Carry forward to the year 2020, and those to come, things and lifestyles have somewhat shifted as we move towards modernity, and civilization. Many of these old practices have been greatly condemned and written off due to the ever growing ‘human rights activism’ and all, though some still practice them undercover. Allow me draw to you the reason as to why I chose to go by the title; ‘what about the boy child?’. You see much as I have said there has been civilization, and modernity being smeared to society’s norms, some have stayed the way they are. I’ll cite examples from a region I have been in for a while now at least; – the central.

You see, right from childhood, the girl child is raised to be able to nurture and take care of a home. They are taught chores like how to dress food, peeling, administering local herbs, and the likes. In line with this, when they grow up, they are encouraged to be in close relations with their aunties, as it is these ‘experienced and much’ knowledgeable ladies that are to guide them on how to make good wives, future mothers and ‘please a man’. Meanwhile the boys are let free, and be expected to know how to run a home by default. Also, the ‘sexperts’ (kojjas/ ssengas) as we call them locally tend to offer lessons to couples that are nearly getting married, or are even already in it. The only issue I had and still have with them is how they glorify intercourse, and only shade light on that alone. In my opinion, it takes more than sexual relations between a couple to make a marriage work. But again, what do I know?

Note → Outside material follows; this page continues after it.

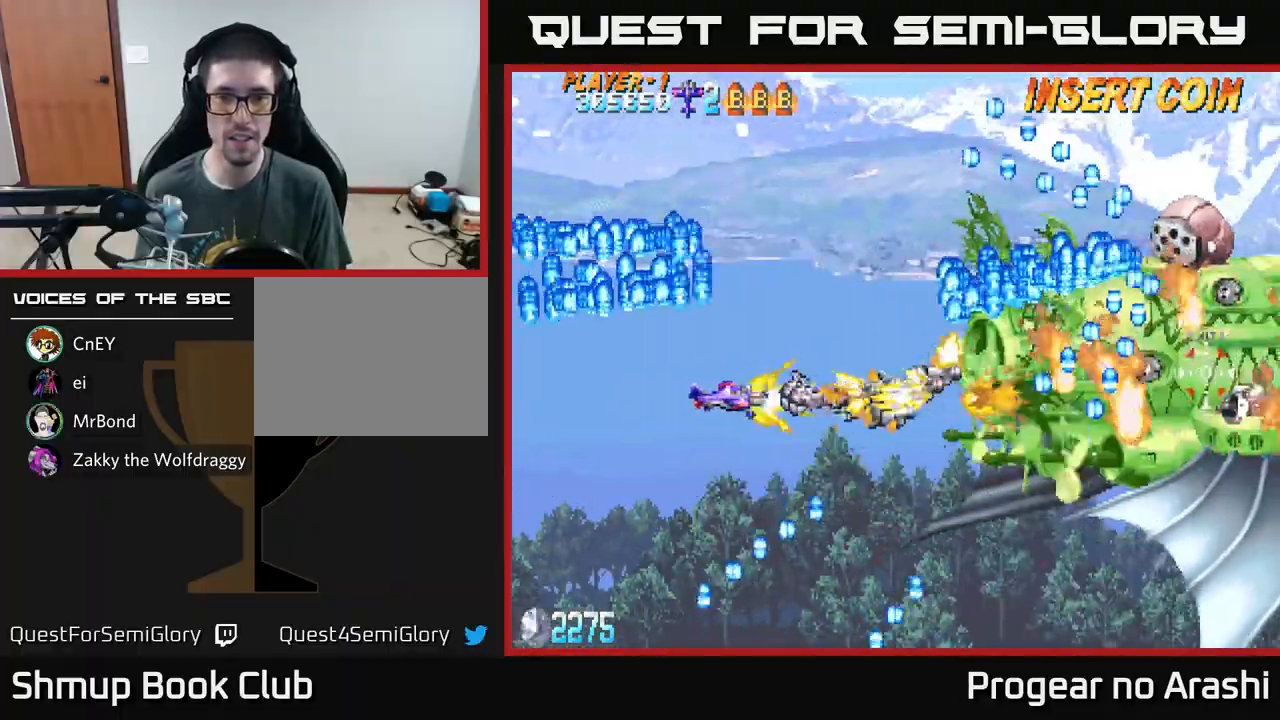
{"buttons": ["X", "DPAD_UP", "DPAD_LEFT"], "left_stick": "center", "events": [[33, "DPAD_UP", "down"], [317, "X", "down"], [333, "A", "up"]]}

One could wonder what inspired this article. Well, while watching Netflix’s ‘Too hot to Handle’, there was an episode towards the end of season one, in which the house mates were put on the spot to revisit their pasts, and openly talk about times when they felt they were not good enough, the meanest words someone has ever been told, why they feared commitment and showing their emotions, childhood traumas, and being bullied by others. It was an emotional episode, and also revealed a lot at the same time. You see, someone’s past has a lot to do with their perception on life, and attitudes. Society focuses more on preparing the perfect wives for the men, but the question would be, how much has the surrounding oriented the men to be able to become inspiring father figures, head of families, exemplary to the young ones, and dependable partners to their wives.  And it is not about the finances even. It is more about emotional cleansing and a lot more with offering emotional support, and helping them become freer to open up, minus them feeling unease.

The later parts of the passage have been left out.